PROBLEM DESCRIPTION:
Copy the data exactly from the line that contains "19 301 84 330" through the line that contains "277 262 498", keeping both end lines and leaving out everything else.

EXERCISE MATERIALS:
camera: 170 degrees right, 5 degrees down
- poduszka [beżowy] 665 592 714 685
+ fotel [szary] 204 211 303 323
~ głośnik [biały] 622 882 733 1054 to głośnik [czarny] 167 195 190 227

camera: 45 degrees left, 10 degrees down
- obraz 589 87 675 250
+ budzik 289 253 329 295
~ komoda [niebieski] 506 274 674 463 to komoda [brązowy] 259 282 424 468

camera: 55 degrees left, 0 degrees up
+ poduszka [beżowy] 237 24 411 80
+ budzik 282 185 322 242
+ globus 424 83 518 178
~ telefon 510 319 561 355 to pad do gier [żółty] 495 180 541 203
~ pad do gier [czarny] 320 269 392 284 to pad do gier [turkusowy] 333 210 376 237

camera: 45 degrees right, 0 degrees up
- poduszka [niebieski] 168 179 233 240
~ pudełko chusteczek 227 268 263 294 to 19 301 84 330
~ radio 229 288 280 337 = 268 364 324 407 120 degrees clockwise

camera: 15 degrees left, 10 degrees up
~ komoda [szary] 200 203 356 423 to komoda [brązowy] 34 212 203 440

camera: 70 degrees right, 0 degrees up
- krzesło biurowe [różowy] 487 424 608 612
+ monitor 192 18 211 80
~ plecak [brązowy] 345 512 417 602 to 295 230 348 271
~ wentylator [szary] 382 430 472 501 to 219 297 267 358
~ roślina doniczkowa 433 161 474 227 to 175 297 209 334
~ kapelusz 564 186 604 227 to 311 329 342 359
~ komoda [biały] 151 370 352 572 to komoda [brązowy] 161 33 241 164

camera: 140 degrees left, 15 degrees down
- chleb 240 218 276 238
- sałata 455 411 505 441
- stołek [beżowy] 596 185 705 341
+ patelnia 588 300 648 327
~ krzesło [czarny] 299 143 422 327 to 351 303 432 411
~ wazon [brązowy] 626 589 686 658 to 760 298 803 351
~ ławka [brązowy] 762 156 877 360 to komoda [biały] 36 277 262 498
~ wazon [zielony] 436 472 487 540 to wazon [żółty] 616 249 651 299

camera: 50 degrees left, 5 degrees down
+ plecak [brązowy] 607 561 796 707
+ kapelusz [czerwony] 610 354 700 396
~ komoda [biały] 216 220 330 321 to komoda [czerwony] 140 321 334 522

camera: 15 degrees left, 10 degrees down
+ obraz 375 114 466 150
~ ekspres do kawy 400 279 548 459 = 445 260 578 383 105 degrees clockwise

EXERCISE RESPONSE:
~ pudełko chusteczek 227 268 263 294 to 19 301 84 330
~ radio 229 288 280 337 = 268 364 324 407 120 degrees clockwise

camera: 15 degrees left, 10 degrees up
~ komoda [szary] 200 203 356 423 to komoda [brązowy] 34 212 203 440

camera: 70 degrees right, 0 degrees up
- krzesło biurowe [różowy] 487 424 608 612
+ monitor 192 18 211 80
~ plecak [brązowy] 345 512 417 602 to 295 230 348 271
~ wentylator [szary] 382 430 472 501 to 219 297 267 358
~ roślina doniczkowa 433 161 474 227 to 175 297 209 334
~ kapelusz 564 186 604 227 to 311 329 342 359
~ komoda [biały] 151 370 352 572 to komoda [brązowy] 161 33 241 164

camera: 140 degrees left, 15 degrees down
- chleb 240 218 276 238
- sałata 455 411 505 441
- stołek [beżowy] 596 185 705 341
+ patelnia 588 300 648 327
~ krzesło [czarny] 299 143 422 327 to 351 303 432 411
~ wazon [brązowy] 626 589 686 658 to 760 298 803 351
~ ławka [brązowy] 762 156 877 360 to komoda [biały] 36 277 262 498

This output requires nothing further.